Wilson played last season for the U.S. National Team Development Program in Ann Arbor, Mich., and he's considered a safe pick. There is no doubt he's going to be a solid NHL performer, although there are some minor concerns about his skating ability.
"He's a special player," said John Hynes, a coach in the U.S. program. "He will never get out-competed. But what gets underestimated about him is that he can make big plays and score. He's a pretty good offensive talent."
Another potential top 10 American draft pick is 6-2, 200-pound, rough-and-tumble defenseman Zach Bogosian, whose father, Ike, was co-captain of the 1981 Syracuse football team along with former New York Giant great Joe Morris. An upstate New Yorker, Bogosian now plays for the Peterborough Petes in the Ontario Hockey League.
"(Bogosian) is a tenacious competitor and he has a good sense of the game," Hynes said. "He moves his feet well for a big player. He has a lot of tools, but what you notice first is the competitive edge to his game."
The fourth-rated American is probably Jimmy Hayes, a 6-4, 200-pound power forward whose ranking has slipped because of a poor start.
"He's very committed, but his next step is to be able to use his size offensively, like when he has the puck down low around the net," Hynes said.
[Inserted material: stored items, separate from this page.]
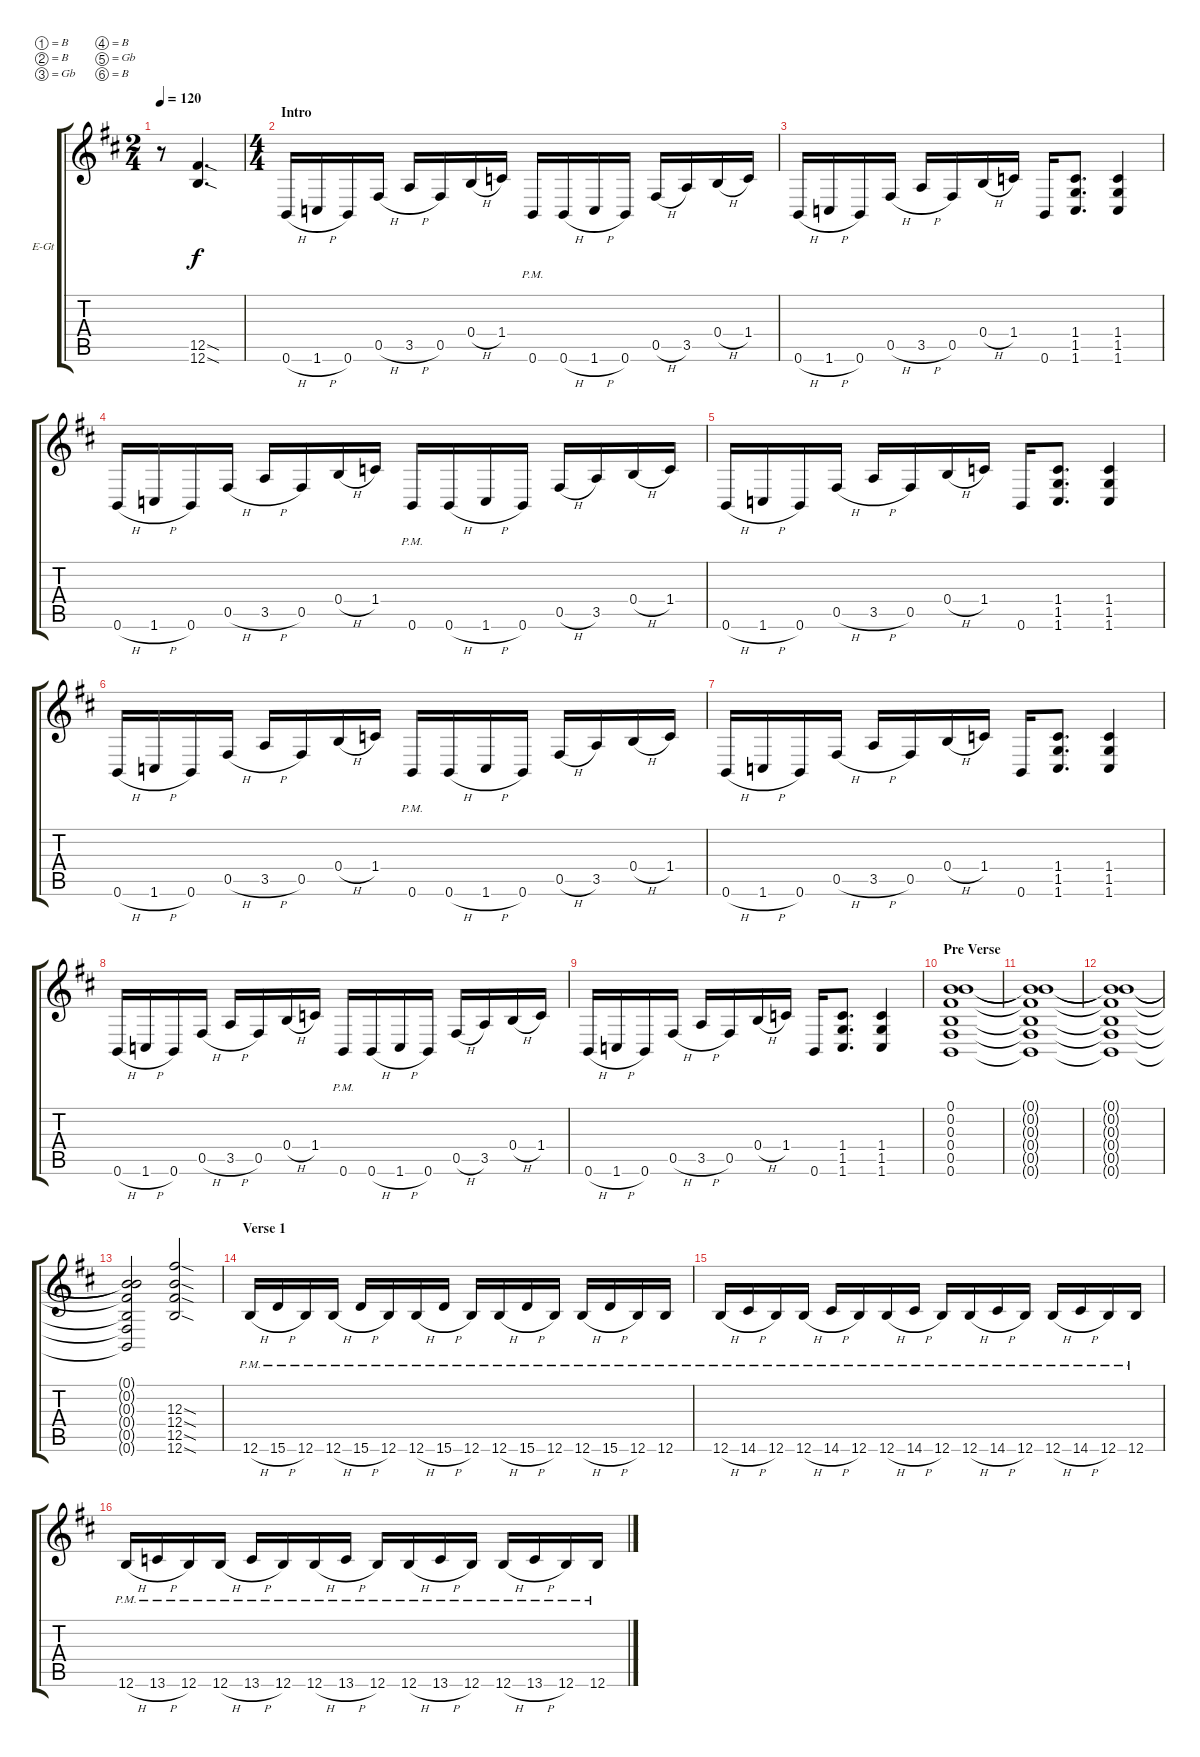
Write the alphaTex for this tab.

\defaultSystemsLayout 4
\bracketExtendMode groupsimilarinstruments
\firstSystemTrackNameOrientation horizontal
\otherSystemsTrackNameOrientation horizontal
\track ("Mark" "E-Gt") {instrument distortionguitar}
\staff {score tabs}
\tuning (B3 B3 Gb3 B2 Gb2 B1)
\ts (2 4)
\tempo 120
\clef g2
\ks bminor
r.8{dy f instrument distortionguitar} (12.6{sod} 12.5{sod}).4{d} |
\ts (4 4)
\section ("" "Intro ")
0.6{h}.16 1.6{h}.16 0.6.16 0.5{h}.16 3.5{h}.16 0.5.16 0.4{h}.16 1.4.16 0.6{pm}.16 0.6{h}.16 1.6{h}.16 0.6.16 0.5{h}.16 3.5.16 0.4{h}.16 1.4.16 |
0.6{h}.16 1.6{h}.16 0.6.16 0.5{h}.16 3.5{h}.16 0.5.16 0.4{h}.16 1.4.16 0.6.16 (1.6 1.5 1.4).8{d} (1.4 1.5 1.6).4 |
0.6{h}.16 1.6{h}.16 0.6.16 0.5{h}.16 3.5{h}.16 0.5.16 0.4{h}.16 1.4.16 0.6{pm}.16 0.6{h}.16 1.6{h}.16 0.6.16 0.5{h}.16 3.5.16 0.4{h}.16 1.4.16 |
0.6{h}.16 1.6{h}.16 0.6.16 0.5{h}.16 3.5{h}.16 0.5.16 0.4{h}.16 1.4.16 0.6.16 (1.6 1.5 1.4).8{d} (1.4 1.5 1.6).4 |
0.6{h}.16 1.6{h}.16 0.6.16 0.5{h}.16 3.5{h}.16 0.5.16 0.4{h}.16 1.4.16 0.6{pm}.16 0.6{h}.16 1.6{h}.16 0.6.16 0.5{h}.16 3.5.16 0.4{h}.16 1.4.16 |
0.6{h}.16 1.6{h}.16 0.6.16 0.5{h}.16 3.5{h}.16 0.5.16 0.4{h}.16 1.4.16 0.6.16 (1.6 1.5 1.4).8{d} (1.4 1.5 1.6).4 |
0.6{h}.16 1.6{h}.16 0.6.16 0.5{h}.16 3.5{h}.16 0.5.16 0.4{h}.16 1.4.16 0.6{pm}.16 0.6{h}.16 1.6{h}.16 0.6.16 0.5{h}.16 3.5.16 0.4{h}.16 1.4.16 |
0.6{h}.16 1.6{h}.16 0.6.16 0.5{h}.16 3.5{h}.16 0.5.16 0.4{h}.16 1.4.16 0.6.16 (1.6 1.5 1.4).8{d} (1.4 1.5 1.6).4 |
\section ("" "Pre Verse")
(0.6 0.5 0.4 0.3 0.2 0.1).1 |
(0.4{t} 0.5{t} 0.6{t} 0.2{t} 0.3{t} 0.1{t}).1 |
(0.4{t} 0.5{t} 0.6{t} 0.2{t} 0.3{t} 0.1{t}).1 |
(0.4{t} 0.5{t} 0.6{t} 0.2{t} 0.3{t} 0.1{t}).2 (12.6{sod} 12.5{sod} 12.4{sod} 12.3{sod}).2 |
\section ("" "Verse 1")
12.6{h pm}.16 15.6{h pm}.16 12.6{pm}.16 12.6{h pm}.16 15.6{h pm}.16 12.6{pm}.16 12.6{h pm}.16 15.6{h pm}.16 12.6{pm}.16 12.6{h pm}.16 15.6{h pm}.16 12.6{pm}.16 12.6{h pm}.16 15.6{h pm}.16 12.6{pm}.16 12.6{pm}.16 |
12.6{h pm}.16 14.6{h pm}.16 12.6{pm}.16 12.6{h pm}.16 14.6{h pm}.16 12.6{pm}.16 12.6{h pm}.16 14.6{h pm}.16 12.6{pm}.16 12.6{h pm}.16 14.6{h pm}.16 12.6{pm}.16 12.6{h pm}.16 14.6{h pm}.16 12.6{pm}.16 12.6{pm}.16 |
12.6{h pm}.16 13.6{h pm}.16 12.6{pm}.16 12.6{h pm}.16 13.6{h pm}.16 12.6{pm}.16 12.6{h pm}.16 13.6{h pm}.16 12.6{pm}.16 12.6{h pm}.16 13.6{h pm}.16 12.6{pm}.16 12.6{h pm}.16 13.6{h pm}.16 12.6{pm}.16 12.6{pm}.16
It's his misfortune that his draft year comes a year after James vanRiemsdyk, another big-bodied American forward, who was taken No. 2 overall by the Philadelphia Flyers. It's difficult to measure up to vanRiemdsyk, who has more polish and a better finishing touch as a scorer.
"They are two different players," Hynes said. "VanRiemsdyk doesn't have to have a ton of impact every shift to be effective. Jimmy is more of a regular blue-collar power forward. He has to be physical and use energy. That's when he's at his best."
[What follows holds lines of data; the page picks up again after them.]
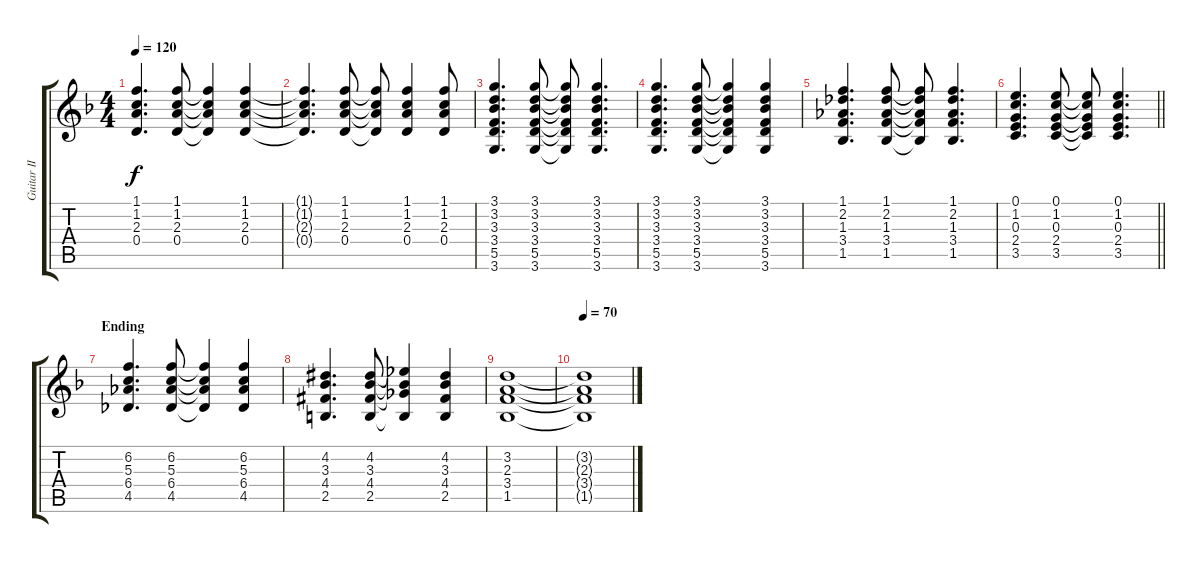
\track ("Guitar II (Hirasawa Yui)" "Guitar II ") {instrument acousticguitarsteel}
\staff {score tabs}
\tuning (E4 B3 G3 D3 A2 E2) {hide}
\ts (4 4)
\tempo 120
\clef g2
\ks f
(1.1 1.2 2.3 0.4).4{d dy f} (1.1 1.2 2.3 0.4).8 (1.1{t} 1.2{t} 2.3{t} 0.4{t}).4 (1.1 1.2 2.3 0.4).4 |
(1.1{t} 1.2{t} 2.3{t} 0.4{t}).4{d} (1.1 1.2 2.3 0.4).8 (1.1{t} 1.2{t} 2.3{t} 0.4{t}).8 (1.1 1.2 2.3 0.4).4 (1.1 1.2 2.3 0.4).8 |
(3.1 3.2 3.3 3.4 5.5 3.6).4{d} (3.1 3.2 3.3 3.4 5.5 3.6).8 (3.1{t} 3.2{t} 3.3{t} 3.4{t} 5.5{t} 3.6{t}).8 (3.1 3.2 3.3 3.4 5.5 3.6).4{d} |
(3.1 3.2 3.3 3.4 5.5 3.6).4{d} (3.1 3.2 3.3 3.4 5.5 3.6).8 (3.1{t} 3.2{t} 3.3{t} 3.4{t} 5.5{t} 3.6{t}).4 (3.1 3.2 3.3 3.4 5.5 3.6).4 |
(1.1 2.2 1.3 3.4 1.5).4{d} (1.1 2.2 1.3 3.4 1.5).8 (1.1{t} 2.2{t} 1.3{t} 3.4{t} 1.5{t}).8 (1.1 2.2 1.3 3.4 1.5).4{d} |
\barLineRight lightlight
(0.1 1.2 0.3 2.4 3.5).4{d} (0.1 1.2 0.3 2.4 3.5).8 (0.1{t} 1.2{t} 0.3{t} 2.4{t} 3.5{t}).8 (0.1 1.2 0.3 2.4 3.5).4{d} |
\section ("" "Ending")
(6.2 5.3 6.4 4.5).4{d} (6.2 5.3 6.4 4.5).8 (6.2{t} 5.3{t} 6.4{t} 4.5{t}).4 (6.2 5.3 6.4 4.5).4 |
(4.2{acc #} 3.3 4.4{acc #} 2.5).4{d} (4.2{acc #} 3.3 4.4{acc #} 2.5).8 (4.2{t} 3.3{t} 4.4{t} 2.5{t}).4 (4.2{acc #} 3.3 4.4{acc #} 2.5).4 |
(3.2 2.3 3.4 1.5).1 |
\tempo 70
(3.2{t} 2.3{t} 3.4{t} 1.5{t}).1
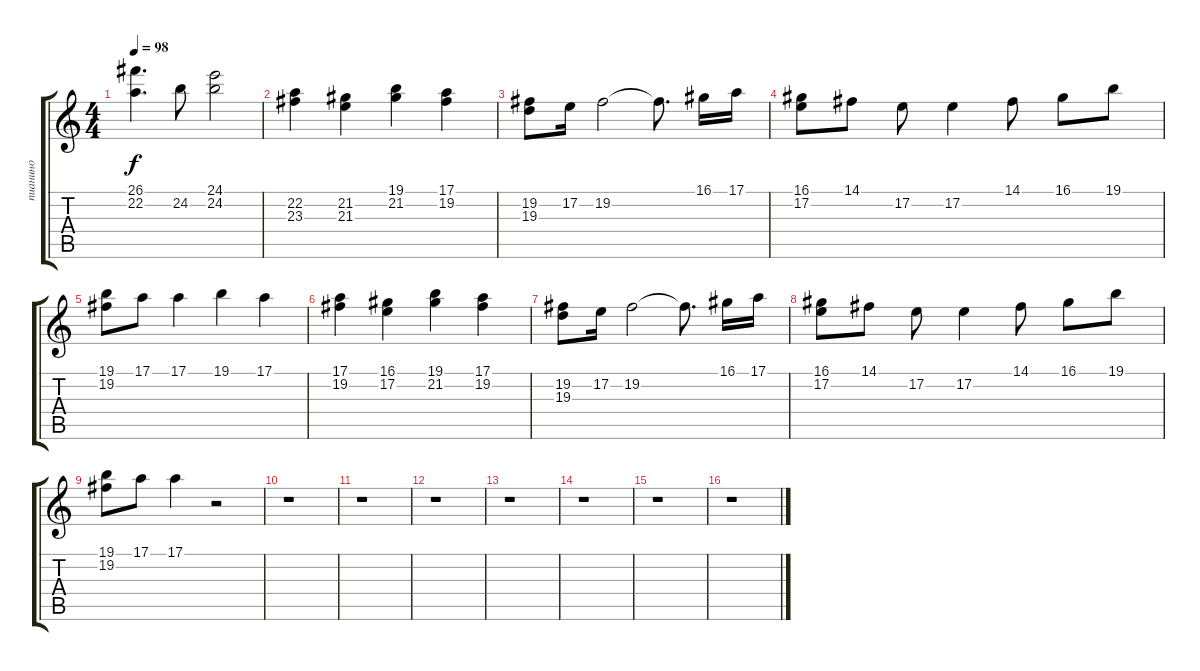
\track ("пианино" "пианино") {instrument acousticgrandpiano}
\staff {score tabs}
\tuning (E4 B3 G3 D3 A2 E2) {hide}
\ts (4 4)
\tempo 98
\clef g2
\ks c
(26.1 22.2).4{d dy f} 24.2.8 (24.1 24.2).2 |
(22.2 23.3).4 (21.2 21.3).4 (19.1 21.2).4 (17.1 19.2).4 |
(19.2 19.3).8 17.2.16 19.2.2 19.2{t}.8{d} 16.1.16 17.1.16 |
(16.1 17.2).8 14.1.8 17.2.8 17.2.4 14.1.8 16.1.8 19.1.8 |
(19.1 19.2).8 17.1.8 17.1.4 19.1.4 17.1.4 |
(17.1 19.2).4 (16.1 17.2).4 (19.1 21.2).4 (17.1 19.2).4 |
(19.2 19.3).8 17.2.16 19.2.2 19.2{t}.8{d} 16.1.16 17.1.16 |
(16.1 17.2).8 14.1.8 17.2.8 17.2.4 14.1.8 16.1.8 19.1.8 |
(19.1 19.2).8 17.1.8 17.1.4 r.2 |
r.1 |
r.1 |
r.1 |
r.1 |
r.1 |
r.1 |
r.1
Other potential first-round picks include Phil McRae, son of former NHL player Basil McRae who is playing in London, Ontario, and U.S. Under-18 team player Justin Florek, a 6-4 forward. He's also off to a slow start, "But in his prime he will be a good hard power forward," Hynes said. "He works at it and understands the game."
Some scouts like Vinny Saponari, a hard-working, two-way player with decent hands in traffic.
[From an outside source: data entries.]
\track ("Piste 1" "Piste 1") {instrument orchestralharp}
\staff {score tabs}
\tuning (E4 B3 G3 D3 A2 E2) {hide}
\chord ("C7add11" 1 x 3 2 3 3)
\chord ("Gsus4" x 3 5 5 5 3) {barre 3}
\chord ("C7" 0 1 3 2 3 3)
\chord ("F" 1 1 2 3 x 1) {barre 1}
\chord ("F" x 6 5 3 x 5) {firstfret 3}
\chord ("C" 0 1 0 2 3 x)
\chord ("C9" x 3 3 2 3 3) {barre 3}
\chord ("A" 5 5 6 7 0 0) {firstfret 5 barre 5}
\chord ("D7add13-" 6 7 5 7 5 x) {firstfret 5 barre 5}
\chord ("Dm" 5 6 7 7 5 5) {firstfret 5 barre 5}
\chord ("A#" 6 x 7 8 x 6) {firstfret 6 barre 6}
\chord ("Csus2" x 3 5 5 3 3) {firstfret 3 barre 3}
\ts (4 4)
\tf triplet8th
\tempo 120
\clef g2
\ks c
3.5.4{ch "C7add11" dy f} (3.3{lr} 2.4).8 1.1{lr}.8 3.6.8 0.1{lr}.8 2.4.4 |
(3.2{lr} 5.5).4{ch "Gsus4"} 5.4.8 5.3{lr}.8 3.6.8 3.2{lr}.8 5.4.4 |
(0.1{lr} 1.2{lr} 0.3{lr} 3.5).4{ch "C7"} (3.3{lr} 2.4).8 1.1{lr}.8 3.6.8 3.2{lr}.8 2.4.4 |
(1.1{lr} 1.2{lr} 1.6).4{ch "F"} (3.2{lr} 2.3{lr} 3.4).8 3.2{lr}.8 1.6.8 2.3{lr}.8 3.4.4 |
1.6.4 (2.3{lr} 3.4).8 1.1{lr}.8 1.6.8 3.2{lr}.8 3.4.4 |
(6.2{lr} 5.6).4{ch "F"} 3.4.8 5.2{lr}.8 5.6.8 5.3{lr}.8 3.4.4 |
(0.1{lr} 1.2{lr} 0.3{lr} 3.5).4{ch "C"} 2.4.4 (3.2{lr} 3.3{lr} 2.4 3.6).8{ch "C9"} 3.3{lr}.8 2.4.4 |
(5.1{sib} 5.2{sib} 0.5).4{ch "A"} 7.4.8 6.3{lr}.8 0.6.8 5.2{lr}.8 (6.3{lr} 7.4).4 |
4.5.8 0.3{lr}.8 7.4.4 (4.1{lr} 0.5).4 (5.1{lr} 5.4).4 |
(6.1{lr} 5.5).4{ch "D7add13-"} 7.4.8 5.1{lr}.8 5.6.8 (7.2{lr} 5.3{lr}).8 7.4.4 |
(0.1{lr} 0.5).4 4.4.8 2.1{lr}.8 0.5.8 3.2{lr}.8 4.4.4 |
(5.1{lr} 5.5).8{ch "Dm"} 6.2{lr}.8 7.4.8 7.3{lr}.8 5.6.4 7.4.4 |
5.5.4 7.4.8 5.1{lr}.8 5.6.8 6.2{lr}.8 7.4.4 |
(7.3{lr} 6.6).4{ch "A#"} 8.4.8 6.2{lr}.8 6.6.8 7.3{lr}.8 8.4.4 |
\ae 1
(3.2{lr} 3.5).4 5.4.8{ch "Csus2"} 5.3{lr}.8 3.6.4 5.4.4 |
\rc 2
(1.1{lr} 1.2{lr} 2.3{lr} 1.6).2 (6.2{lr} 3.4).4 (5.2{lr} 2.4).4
There are other intriguing players rated in the second round, Plymouth (Mich.) Whalers player A.J. Jenks and puck-handling defenseman Aaron Ness of Roseau (Minn.) High School.
A wild card might be Grant Scott of the U.S. Under-18 program, a 6-4 player who was switched from defense to forward. "He has adjusted well," Hynes said. "He's an aggressive player by nature. It's been easier to use his aggressiveness and speed more up front."
Right now it appears that the Americans won't come close to matching last year's unprecedented strong draft showing. With Patrick Kane (Chicago) and vanRiemsdyk in the first two picks and 10 Americans going in the first round, it was the best draft day in American hockey history.
Nearly 30% of the players chosen in that draft were American. In 2006, 10 Americans also were selected in the first round. This is trend that USA Hockey officials would like to see continued.
Hynes says it's too early to say the Americans can't reach that 30% mark next June at the draft in Ottawa, or even too early to say that only six Americans will be selected in the first round.
"There are a lot of very good players in this class," Hynes said. "And sometimes it takes some guys longer to (develop)."
He points out that Erik Johnson, selected No. 1 by the St. Louis Blues in 2006, and vanRiemsdyk both climbed during their draft years because their play improved dramatically. American defenseman Ian Cole also made a late jump to end up as a first-round selection by the St. Louis Blues.
"There might be a couple of guys who emerge later in the season," Hynes said.
One possibility for a late rise is U.S. Under-18 team player Sean Lorentz of Littleton, Colo.. He doesn't have superior, high-grade skill, but coaches will want to play him all of the time because he always seems to make the right play at the right time. He could be this year's American sleeper, maybe moving up like Cole did last season.